NVIDIA A16 4x 16GB GPU Rear With Power Input
NVIDIA A16 4x 16GB GPU Rear With Power Input

This has come a long way since the NVIDIA GRID M40 that we looked at almost seven years ago when we procured some cards from HPE machines that Facebook decommissioned.

NVIDIA GRID M40 front and back GPUs highlighted
NVIDIA GRID M40 front and back GPUs highlighted

The general layout has remained constant for almost a decade at this point.

NVIDIA A16 Key Specs

With that, it is time to look at the key specs for the card:

GPU Architecture

NVIDIA Ampere architecture

GPU memory

4x 16GB GDDR6

Memory bandwidth

4x 200GB/s

Error-correcting code (ECC)

Yes

NVIDIA Ampere architecture- based CUDA Cores

4x 1280

NVIDIA third-generation Tensor Cores

4x 40

NVIDIA second-generation RT Cores

4x 10

FP32 | TF32 | TF32(TFLOPS)

4x 4.5 | 4x 9 | 4x 18

FP16 | FP16(TFLOPS)

4x 17.9 | 4x 35.9

INT8 | INT8(TOPS)

4x 35.9 | 4x 71.8

System interface

PCIe Gen4 (x16)

Max power consumption

250W

Thermal solution

Passive

Form factor

Full height, full length (FHFL) Dual Slot

Power connector

8-pin CPU

Encode/decode engines

4 NVENC/8 NVDEC (includes AV1 decode)

Secure and measured boot with hardware root of trust for GPU

Yes (optional)

vGPU software support

NVIDIA Virtual PC (vPC), NVIDIA

Virtual Applications (vApps), NVIDIA RTX Virtual Workstation (vWS), NVIDIA AI Enterprise, NVIDIA Virtual Compute Server (vCS)

Graphics APIs

DirectX 12.072, Shader Model 5.172,

OpenGL 4.683, Vulkan 1.183

Compute APIs

CUDA, DirectCompute, OpenCL, OpenACC®

MIG support

No

In the spec chart, there are many “4x” and in the case of NVDEC an “8x”. That is because this card is a single physical PCIe device, but it has four Ampere generation GPUs. That makes the card difficult to explain to some folks. One way one could explain it is that it is a 64GB PCIe card, but each GPU only has access to 16GB of memory.

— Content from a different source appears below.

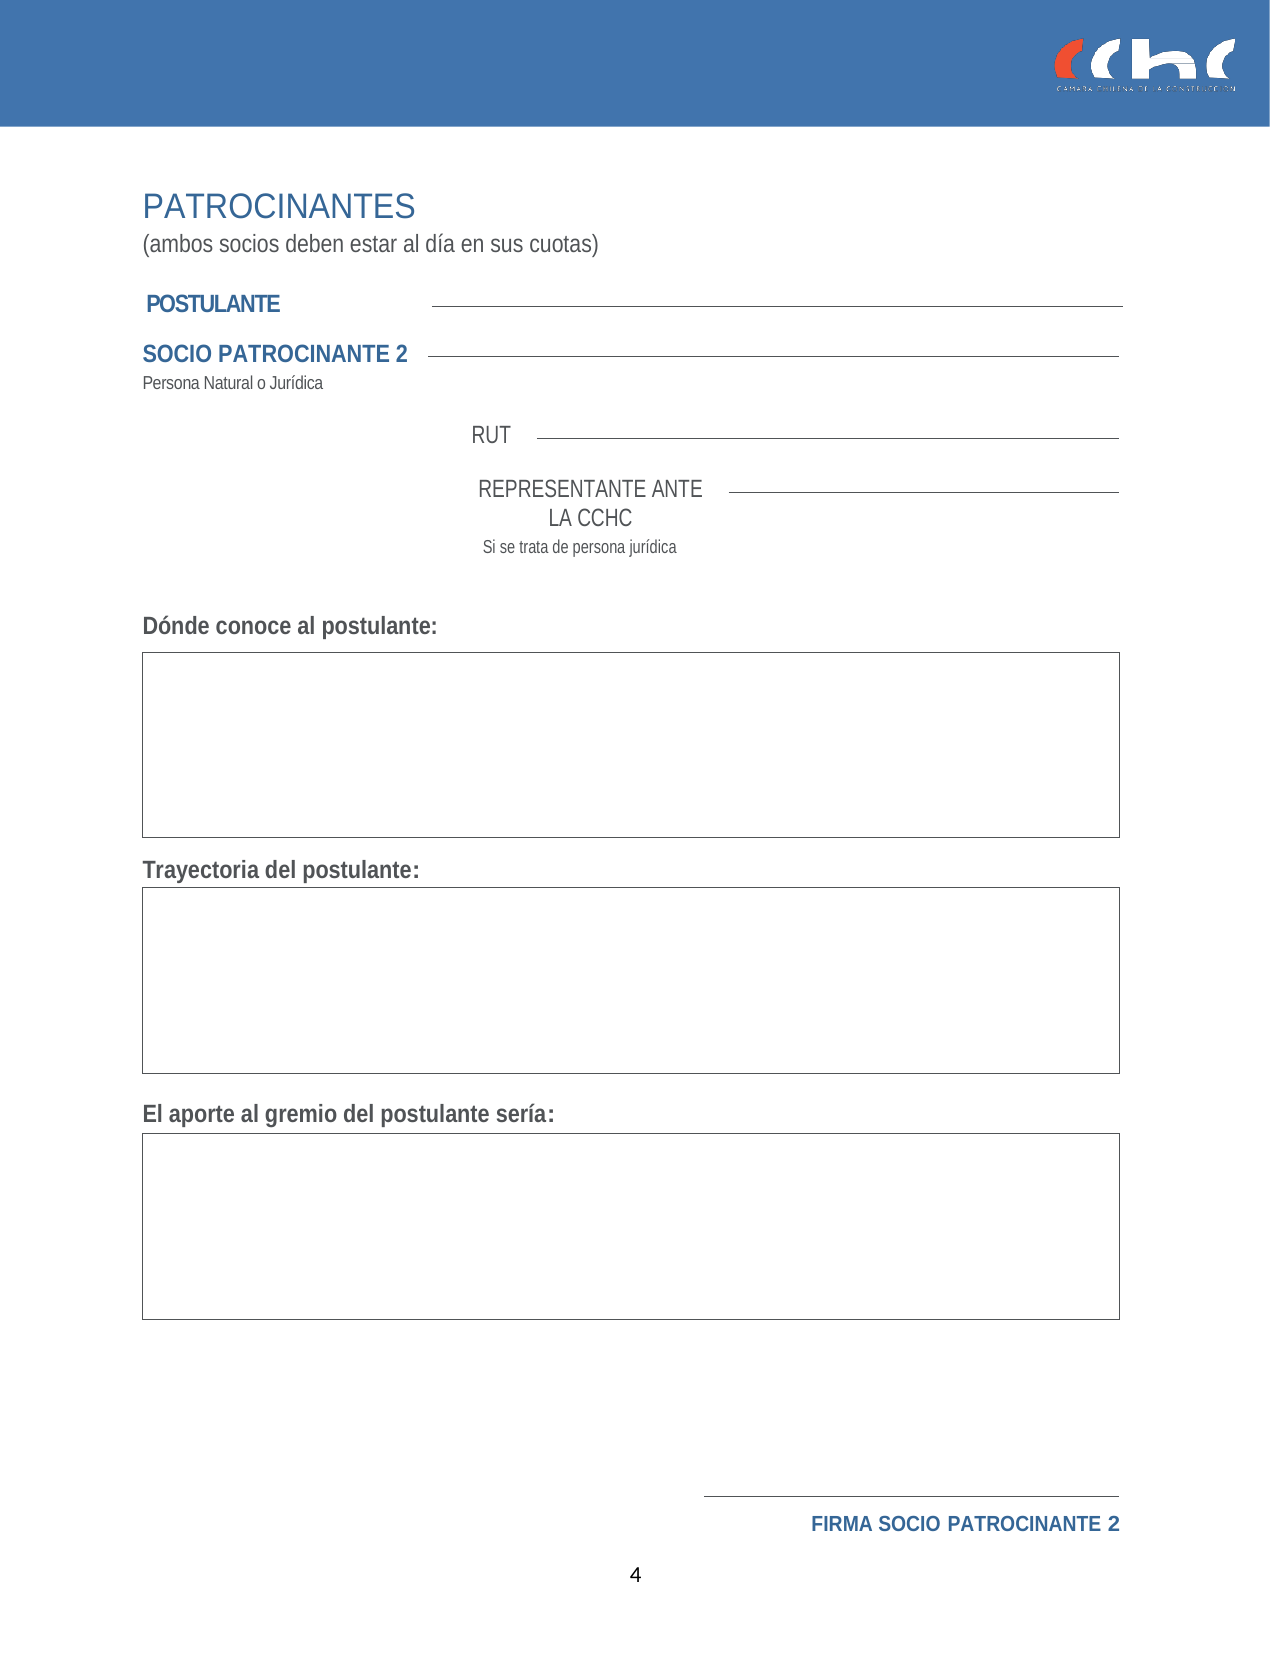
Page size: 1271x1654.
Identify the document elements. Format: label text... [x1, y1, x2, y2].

Another spec that is notable is the lack of MIG support. MIG is the technology that allows one to split a single NVIDIA A100, for example, into up to seven GPU partitions. We have shown this in a few reviews at this point. This card is almost like the anti-MIG since it has multiple physical GPUs.

NVIDIA A16 Running

Taking a look at this in the recent 16x NVIDIA GPU 128 Core Arm Server Supermicro ARS-210M-NR article, we can see the GPUs. This system has a single CPU, but it has four of the NVIDIA A16’s installed. The A16’s show as individual PCIe devices that are grouped here. Each with 10 compute units and 14GB in the topology report (there is 16GB for each card though.)

Supermicro ARS 210M NR With 16x NVIDIA A16 GPUs And 128 Arm Cores Lstopo
Supermicro ARS 210M NR With 16x NVIDIA A16 GPUs And 128 Arm Cores Lstopo

Here is the nvidia-smi output. With only four PCIe double-width cards installed, we now get 16x Ampere generation GPUs and a total of 256GB of video memory.

Supermicro ARS 210M NR With 16x NVIDIA A16 GPUs And 128 Arm Cores
Supermicro ARS 210M NR With 16x NVIDIA A16 GPUs And 128 Arm Cores

Performance-wise, the four GPUs are relatively close to the NVIDIA A2 GPU. The memory subsystem with 128-bit wide 16GB 200GB/s GDDR6 and 6.25GHz and the four GA107-890 Ampere GPUs. While the A2 is designed to run at a lower TDP, it still occupies a PCIe slot. The NVIDIA A16 is designed to put more accelerators onto a single card to improve density.

Final Words

The NVIDIA A16 is, in many ways, the opposite of what NVIDIA has been pushing for years. It has four physical GPUs rather than relying on MIG to parse out larger silicon. Still for VDI deployments and also for those applications that need higher density NVENC/ NVDEC options, this is a very unique part.

NVIDIA A16 4x 16GB GPU Name 2
NVIDIA A16 4x 16GB GPU Name 2

Overall the NVIDIA A16 is an interesting card. It reminds us of the “old days” at STH working with these cards when they were still very novel solutions. Now with the NVIDIA A16, this is a product line that has lasted for almost a decade.